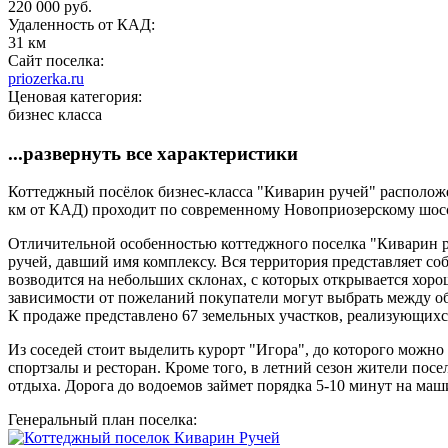
220 000 руб.
Удаленность от КАД:
31 км
Сайт поселка:
priozerka.ru
Ценовая категория:
бизнес класса
...развернуть все характеристики
Коттеджный посёлок бизнес-класса "Киварин ручей" располож
км от КАД) проходит по современному Новоприозерскому шоссе,
Отличительной особенностью коттеджного поселка "Киварин ру
ручей, давший имя комплексу. Вся территория представляет со
возводится на небольших склонах, с которых открывается хор
зависимости от пожеланий покупатели могут выбрать между о
К продаже представлено 67 земельных участков, реализующихся
Из соседей стоит выделить курорт "Игора", до которого можно з
спортзалы и ресторан. Кроме того, в летний сезон жители посе
отдыха. Дорога до водоемов займет порядка 5-10 минут на маш
Генеральный план поселка:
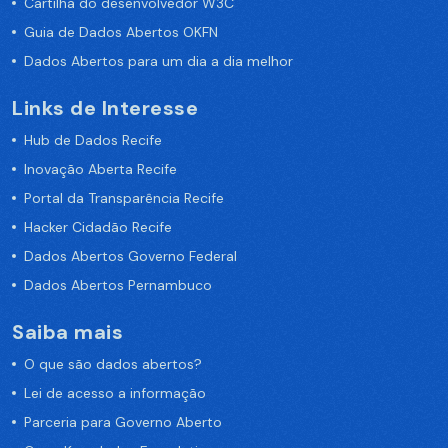
Cartilha do desenvolvedor W3C
Guia de Dados Abertos OKFN
Dados Abertos para um dia a dia melhor
Links de Interesse
Hub de Dados Recife
Inovação Aberta Recife
Portal da Transparência Recife
Hacker Cidadão Recife
Dados Abertos Governo Federal
Dados Abertos Pernambuco
Saiba mais
O que são dados abertos?
Lei de acesso a informação
Parceria para Governo Aberto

Work required
Reproduce the part of the items that opens with the line containing "Cartilha do desenvolvedor W3C" and runs through the end of the items, with "Saiba mais" swapped for "Leia mais" and nothing else changed.

Response for this exercise
Cartilha do desenvolvedor W3C
Guia de Dados Abertos OKFN
Dados Abertos para um dia a dia melhor
Links de Interesse
Hub de Dados Recife
Inovação Aberta Recife
Portal da Transparência Recife
Hacker Cidadão Recife
Dados Abertos Governo Federal
Dados Abertos Pernambuco
Leia mais
O que são dados abertos?
Lei de acesso a informação
Parceria para Governo Aberto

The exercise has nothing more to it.